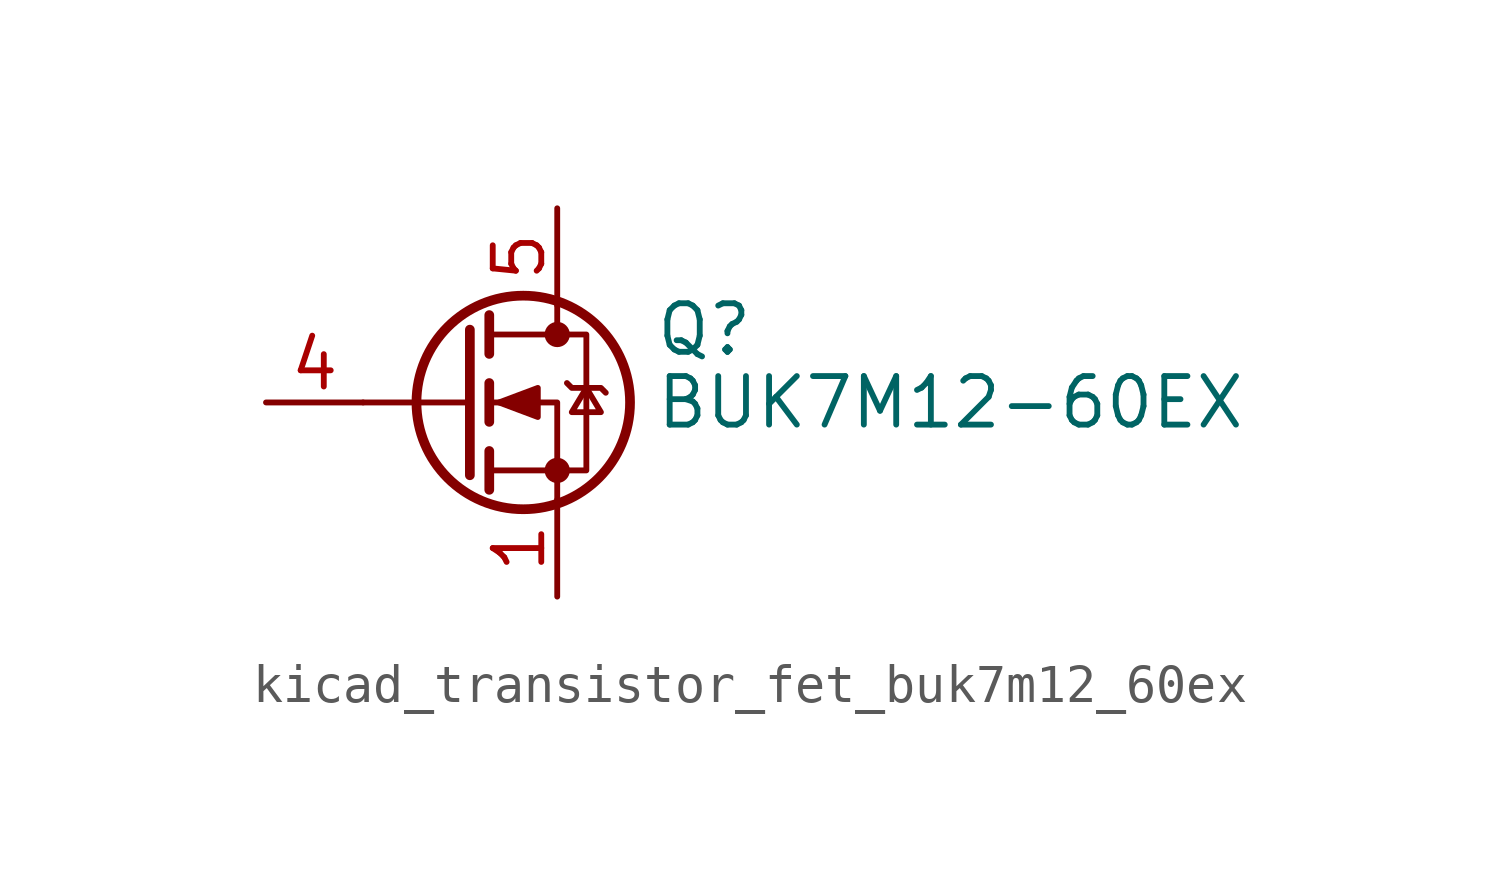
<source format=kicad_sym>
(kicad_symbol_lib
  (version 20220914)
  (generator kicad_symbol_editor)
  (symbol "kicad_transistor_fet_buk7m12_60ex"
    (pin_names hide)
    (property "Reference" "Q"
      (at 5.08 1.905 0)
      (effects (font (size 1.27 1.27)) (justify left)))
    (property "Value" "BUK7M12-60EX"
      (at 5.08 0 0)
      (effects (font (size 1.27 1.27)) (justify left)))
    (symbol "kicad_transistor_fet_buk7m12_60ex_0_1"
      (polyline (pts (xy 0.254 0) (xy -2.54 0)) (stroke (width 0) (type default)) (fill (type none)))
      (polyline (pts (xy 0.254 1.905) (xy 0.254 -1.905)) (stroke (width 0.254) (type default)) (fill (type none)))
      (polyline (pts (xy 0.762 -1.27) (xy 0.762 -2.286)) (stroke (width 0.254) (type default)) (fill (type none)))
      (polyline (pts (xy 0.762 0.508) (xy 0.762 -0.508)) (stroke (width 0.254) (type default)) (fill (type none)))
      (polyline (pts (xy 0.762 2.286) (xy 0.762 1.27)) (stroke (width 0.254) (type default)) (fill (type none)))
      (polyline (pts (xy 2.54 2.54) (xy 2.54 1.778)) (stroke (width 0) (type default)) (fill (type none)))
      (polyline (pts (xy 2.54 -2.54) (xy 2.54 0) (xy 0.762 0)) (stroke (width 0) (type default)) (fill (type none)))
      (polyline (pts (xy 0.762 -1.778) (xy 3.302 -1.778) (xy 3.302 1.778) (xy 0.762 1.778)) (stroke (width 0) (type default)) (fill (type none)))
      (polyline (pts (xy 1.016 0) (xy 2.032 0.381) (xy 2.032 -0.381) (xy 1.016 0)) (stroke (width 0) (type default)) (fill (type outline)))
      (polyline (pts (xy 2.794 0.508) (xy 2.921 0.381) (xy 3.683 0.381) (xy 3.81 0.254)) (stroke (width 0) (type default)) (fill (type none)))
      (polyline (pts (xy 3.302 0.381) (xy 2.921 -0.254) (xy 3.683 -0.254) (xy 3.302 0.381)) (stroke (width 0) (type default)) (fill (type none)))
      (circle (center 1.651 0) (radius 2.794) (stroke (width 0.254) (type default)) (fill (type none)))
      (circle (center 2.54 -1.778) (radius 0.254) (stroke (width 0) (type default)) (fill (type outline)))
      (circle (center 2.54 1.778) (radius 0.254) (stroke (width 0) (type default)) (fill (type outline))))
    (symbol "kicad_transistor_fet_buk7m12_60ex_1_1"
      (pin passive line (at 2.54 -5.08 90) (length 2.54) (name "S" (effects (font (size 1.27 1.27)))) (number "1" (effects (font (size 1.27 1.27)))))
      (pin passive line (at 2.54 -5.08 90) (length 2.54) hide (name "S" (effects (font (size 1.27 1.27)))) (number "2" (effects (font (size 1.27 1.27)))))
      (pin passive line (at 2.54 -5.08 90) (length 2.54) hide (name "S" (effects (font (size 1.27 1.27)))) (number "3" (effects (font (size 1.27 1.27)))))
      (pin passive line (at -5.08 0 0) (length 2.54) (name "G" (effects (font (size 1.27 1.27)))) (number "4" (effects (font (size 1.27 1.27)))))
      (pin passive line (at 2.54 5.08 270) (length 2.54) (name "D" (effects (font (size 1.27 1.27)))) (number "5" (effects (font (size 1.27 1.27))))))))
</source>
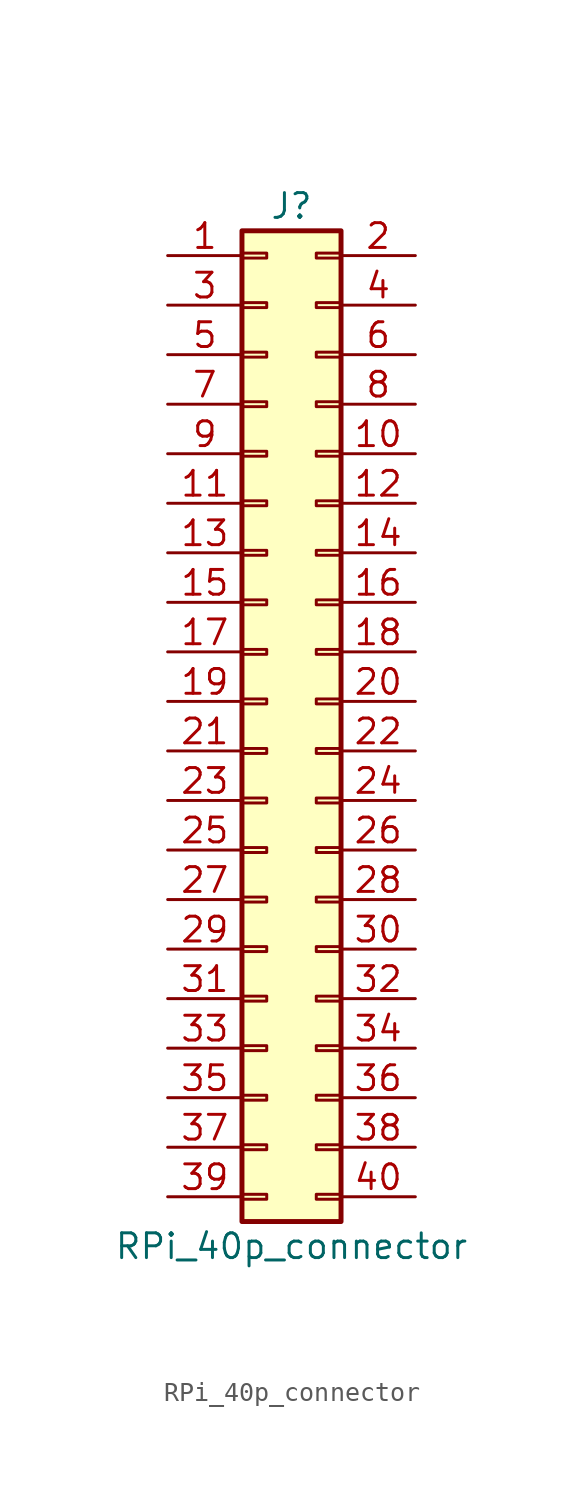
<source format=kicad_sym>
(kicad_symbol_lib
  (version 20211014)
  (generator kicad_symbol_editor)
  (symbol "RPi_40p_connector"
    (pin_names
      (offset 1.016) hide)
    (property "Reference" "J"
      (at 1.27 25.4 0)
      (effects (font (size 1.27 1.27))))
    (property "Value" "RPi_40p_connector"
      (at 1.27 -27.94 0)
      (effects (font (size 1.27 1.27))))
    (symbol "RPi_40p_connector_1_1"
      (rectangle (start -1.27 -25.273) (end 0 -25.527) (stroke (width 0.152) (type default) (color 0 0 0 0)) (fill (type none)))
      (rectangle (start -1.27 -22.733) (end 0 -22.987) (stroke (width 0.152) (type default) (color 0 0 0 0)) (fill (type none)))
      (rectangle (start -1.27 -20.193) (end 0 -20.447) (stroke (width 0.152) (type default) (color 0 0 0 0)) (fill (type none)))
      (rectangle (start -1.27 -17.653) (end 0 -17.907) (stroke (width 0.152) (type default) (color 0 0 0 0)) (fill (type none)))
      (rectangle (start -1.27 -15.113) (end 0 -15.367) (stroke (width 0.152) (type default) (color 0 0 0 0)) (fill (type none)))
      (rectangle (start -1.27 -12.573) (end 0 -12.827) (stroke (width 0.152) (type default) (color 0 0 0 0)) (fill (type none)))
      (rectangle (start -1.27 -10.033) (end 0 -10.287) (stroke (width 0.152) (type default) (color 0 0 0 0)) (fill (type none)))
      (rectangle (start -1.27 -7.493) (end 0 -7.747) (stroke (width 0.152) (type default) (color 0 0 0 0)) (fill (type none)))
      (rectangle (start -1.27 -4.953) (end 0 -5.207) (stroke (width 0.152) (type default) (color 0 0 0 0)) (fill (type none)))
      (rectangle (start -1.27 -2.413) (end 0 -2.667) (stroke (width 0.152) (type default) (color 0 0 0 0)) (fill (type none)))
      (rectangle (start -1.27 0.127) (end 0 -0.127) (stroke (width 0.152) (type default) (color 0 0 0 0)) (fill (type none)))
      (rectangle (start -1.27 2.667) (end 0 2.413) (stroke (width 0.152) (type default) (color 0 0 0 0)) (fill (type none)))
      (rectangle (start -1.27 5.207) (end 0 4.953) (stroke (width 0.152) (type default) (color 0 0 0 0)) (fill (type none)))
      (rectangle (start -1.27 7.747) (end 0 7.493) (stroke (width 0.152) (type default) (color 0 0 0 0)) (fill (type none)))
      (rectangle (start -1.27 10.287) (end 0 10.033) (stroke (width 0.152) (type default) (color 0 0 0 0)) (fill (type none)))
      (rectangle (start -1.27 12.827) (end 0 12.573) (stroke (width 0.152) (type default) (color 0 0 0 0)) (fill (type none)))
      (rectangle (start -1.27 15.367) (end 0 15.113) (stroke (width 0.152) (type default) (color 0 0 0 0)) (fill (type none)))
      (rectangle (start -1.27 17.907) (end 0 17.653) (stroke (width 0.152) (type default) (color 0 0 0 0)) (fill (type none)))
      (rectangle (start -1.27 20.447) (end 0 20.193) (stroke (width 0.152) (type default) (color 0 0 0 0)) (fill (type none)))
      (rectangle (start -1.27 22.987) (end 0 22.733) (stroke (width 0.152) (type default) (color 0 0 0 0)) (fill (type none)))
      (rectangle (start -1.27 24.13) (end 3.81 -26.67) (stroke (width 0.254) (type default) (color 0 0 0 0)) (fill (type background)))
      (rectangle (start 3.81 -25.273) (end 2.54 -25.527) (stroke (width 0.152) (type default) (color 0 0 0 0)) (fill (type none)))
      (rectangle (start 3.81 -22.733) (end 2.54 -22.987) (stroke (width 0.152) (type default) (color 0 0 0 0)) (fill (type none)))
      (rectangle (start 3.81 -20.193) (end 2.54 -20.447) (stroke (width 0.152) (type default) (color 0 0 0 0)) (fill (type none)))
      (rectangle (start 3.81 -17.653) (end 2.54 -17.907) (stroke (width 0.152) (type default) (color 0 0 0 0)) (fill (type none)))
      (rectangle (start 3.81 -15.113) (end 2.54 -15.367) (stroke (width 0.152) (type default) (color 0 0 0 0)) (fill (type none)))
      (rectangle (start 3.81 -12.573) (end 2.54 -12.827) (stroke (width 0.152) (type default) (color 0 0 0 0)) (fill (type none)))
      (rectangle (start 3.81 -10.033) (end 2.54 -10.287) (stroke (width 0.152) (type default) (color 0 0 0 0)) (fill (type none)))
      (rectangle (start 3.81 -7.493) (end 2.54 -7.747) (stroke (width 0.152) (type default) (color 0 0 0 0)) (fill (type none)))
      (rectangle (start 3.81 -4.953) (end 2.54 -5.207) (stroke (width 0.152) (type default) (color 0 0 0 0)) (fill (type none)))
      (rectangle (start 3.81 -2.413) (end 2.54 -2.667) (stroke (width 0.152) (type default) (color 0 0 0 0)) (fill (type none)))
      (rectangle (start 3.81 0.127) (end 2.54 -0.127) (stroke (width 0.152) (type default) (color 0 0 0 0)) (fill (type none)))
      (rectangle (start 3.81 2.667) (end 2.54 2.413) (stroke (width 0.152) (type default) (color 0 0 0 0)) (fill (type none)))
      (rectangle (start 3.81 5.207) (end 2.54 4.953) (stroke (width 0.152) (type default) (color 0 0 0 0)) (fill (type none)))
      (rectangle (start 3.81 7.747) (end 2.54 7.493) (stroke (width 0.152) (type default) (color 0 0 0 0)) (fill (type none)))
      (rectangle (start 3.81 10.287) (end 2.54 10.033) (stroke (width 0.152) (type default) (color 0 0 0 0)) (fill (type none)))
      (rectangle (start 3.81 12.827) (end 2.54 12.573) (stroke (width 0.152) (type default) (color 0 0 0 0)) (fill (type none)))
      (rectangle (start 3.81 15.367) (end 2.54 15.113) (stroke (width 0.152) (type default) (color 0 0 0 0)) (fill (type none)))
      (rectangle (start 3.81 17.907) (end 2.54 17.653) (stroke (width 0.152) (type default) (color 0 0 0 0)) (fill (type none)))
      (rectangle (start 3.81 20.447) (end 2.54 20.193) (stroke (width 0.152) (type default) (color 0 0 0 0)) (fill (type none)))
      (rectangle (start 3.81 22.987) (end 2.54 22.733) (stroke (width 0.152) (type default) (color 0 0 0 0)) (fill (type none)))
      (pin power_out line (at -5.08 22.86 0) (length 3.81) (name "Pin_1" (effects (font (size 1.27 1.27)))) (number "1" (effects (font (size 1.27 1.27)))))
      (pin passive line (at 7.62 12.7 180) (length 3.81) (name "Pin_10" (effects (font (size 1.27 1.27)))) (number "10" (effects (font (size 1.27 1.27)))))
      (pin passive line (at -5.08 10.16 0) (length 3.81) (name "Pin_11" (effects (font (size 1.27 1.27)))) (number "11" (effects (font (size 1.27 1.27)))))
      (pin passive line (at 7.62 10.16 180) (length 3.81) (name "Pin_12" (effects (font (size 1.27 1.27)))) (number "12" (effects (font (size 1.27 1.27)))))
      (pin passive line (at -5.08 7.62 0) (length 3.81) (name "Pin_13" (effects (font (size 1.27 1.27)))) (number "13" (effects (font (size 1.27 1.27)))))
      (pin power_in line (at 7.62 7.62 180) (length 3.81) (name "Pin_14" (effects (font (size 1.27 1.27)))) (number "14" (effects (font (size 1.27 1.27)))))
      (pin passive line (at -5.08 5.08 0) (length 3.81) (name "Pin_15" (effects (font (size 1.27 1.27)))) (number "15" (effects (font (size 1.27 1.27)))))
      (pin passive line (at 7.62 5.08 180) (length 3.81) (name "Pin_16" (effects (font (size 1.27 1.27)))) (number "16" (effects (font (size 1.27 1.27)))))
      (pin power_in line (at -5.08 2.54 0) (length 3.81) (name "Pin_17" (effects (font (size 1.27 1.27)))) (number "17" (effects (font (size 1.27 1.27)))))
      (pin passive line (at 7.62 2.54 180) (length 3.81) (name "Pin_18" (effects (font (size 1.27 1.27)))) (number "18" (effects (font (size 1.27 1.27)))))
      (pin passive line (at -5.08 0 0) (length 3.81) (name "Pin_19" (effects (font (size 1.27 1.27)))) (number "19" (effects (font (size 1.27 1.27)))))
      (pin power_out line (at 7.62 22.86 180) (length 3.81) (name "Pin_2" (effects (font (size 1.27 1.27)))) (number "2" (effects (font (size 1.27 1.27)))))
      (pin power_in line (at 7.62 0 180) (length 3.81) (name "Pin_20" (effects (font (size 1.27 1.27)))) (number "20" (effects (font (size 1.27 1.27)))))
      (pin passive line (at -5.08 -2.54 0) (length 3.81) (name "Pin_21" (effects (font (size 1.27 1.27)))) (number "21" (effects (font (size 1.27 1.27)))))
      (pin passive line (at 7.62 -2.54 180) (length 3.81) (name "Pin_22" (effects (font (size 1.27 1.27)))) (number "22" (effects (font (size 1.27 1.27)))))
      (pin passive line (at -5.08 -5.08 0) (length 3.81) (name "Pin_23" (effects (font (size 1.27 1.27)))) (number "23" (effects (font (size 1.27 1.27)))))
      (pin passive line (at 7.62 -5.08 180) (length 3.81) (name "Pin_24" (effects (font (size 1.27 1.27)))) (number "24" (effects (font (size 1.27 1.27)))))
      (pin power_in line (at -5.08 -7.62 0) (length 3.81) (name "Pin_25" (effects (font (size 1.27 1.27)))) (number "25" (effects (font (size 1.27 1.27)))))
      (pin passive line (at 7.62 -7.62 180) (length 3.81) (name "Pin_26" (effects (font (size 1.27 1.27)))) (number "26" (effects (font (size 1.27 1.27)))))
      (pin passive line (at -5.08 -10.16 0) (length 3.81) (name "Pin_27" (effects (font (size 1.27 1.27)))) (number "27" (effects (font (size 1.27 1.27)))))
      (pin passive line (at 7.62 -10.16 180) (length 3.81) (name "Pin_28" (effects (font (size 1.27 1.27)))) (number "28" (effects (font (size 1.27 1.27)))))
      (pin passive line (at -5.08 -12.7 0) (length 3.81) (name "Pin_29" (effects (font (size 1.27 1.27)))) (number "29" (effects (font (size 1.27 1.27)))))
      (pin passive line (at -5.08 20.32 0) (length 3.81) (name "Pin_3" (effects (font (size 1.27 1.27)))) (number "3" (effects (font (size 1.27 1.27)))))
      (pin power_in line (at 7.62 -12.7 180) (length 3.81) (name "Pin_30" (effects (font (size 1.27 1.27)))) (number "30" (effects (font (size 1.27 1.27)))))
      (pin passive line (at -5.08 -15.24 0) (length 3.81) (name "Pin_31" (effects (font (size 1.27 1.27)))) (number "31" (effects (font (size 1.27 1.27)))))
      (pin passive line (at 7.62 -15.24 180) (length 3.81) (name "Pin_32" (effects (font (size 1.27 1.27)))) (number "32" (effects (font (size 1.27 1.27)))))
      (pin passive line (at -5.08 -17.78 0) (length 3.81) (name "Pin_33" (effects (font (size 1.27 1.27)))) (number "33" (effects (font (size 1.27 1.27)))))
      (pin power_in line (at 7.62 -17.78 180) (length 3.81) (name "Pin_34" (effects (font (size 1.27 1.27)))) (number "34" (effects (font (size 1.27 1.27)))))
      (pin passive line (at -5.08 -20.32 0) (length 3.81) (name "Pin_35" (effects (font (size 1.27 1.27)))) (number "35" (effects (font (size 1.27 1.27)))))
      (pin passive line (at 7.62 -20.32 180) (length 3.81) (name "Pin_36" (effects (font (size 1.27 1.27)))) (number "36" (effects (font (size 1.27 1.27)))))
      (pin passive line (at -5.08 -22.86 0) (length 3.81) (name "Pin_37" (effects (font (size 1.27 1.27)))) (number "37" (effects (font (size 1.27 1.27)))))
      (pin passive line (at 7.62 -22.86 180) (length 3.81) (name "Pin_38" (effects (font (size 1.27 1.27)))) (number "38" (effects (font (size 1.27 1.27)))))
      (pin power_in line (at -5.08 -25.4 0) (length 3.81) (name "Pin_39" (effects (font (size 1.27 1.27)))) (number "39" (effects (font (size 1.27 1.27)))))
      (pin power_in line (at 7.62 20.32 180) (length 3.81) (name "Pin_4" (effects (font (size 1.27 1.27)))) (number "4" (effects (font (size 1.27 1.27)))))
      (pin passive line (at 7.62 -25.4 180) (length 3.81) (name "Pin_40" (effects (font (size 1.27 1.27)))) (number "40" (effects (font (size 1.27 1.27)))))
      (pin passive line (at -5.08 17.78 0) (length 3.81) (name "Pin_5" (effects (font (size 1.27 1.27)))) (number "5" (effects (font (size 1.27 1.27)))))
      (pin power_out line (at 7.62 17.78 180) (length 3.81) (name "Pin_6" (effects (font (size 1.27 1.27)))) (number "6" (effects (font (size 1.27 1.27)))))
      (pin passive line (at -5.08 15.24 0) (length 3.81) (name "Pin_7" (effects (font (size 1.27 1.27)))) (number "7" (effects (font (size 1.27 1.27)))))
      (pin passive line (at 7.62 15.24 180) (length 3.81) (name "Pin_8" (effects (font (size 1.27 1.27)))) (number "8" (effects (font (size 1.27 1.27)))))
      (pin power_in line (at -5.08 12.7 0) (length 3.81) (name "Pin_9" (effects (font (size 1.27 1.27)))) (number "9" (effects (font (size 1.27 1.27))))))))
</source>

* [What is being asked]: Keeping every character as it is, restate the lines above that run from the line with "(pin passive line (at 7.62 12.7" through the line with "(pin power_in line (at 7.62 7.62", both included, and nothing else.

* [Task response]:
      (pin passive line (at 7.62 12.7 180) (length 3.81) (name "Pin_10" (effects (font (size 1.27 1.27)))) (number "10" (effects (font (size 1.27 1.27)))))
      (pin passive line (at -5.08 10.16 0) (length 3.81) (name "Pin_11" (effects (font (size 1.27 1.27)))) (number "11" (effects (font (size 1.27 1.27)))))
      (pin passive line (at 7.62 10.16 180) (length 3.81) (name "Pin_12" (effects (font (size 1.27 1.27)))) (number "12" (effects (font (size 1.27 1.27)))))
      (pin passive line (at -5.08 7.62 0) (length 3.81) (name "Pin_13" (effects (font (size 1.27 1.27)))) (number "13" (effects (font (size 1.27 1.27)))))
      (pin power_in line (at 7.62 7.62 180) (length 3.81) (name "Pin_14" (effects (font (size 1.27 1.27)))) (number "14" (effects (font (size 1.27 1.27)))))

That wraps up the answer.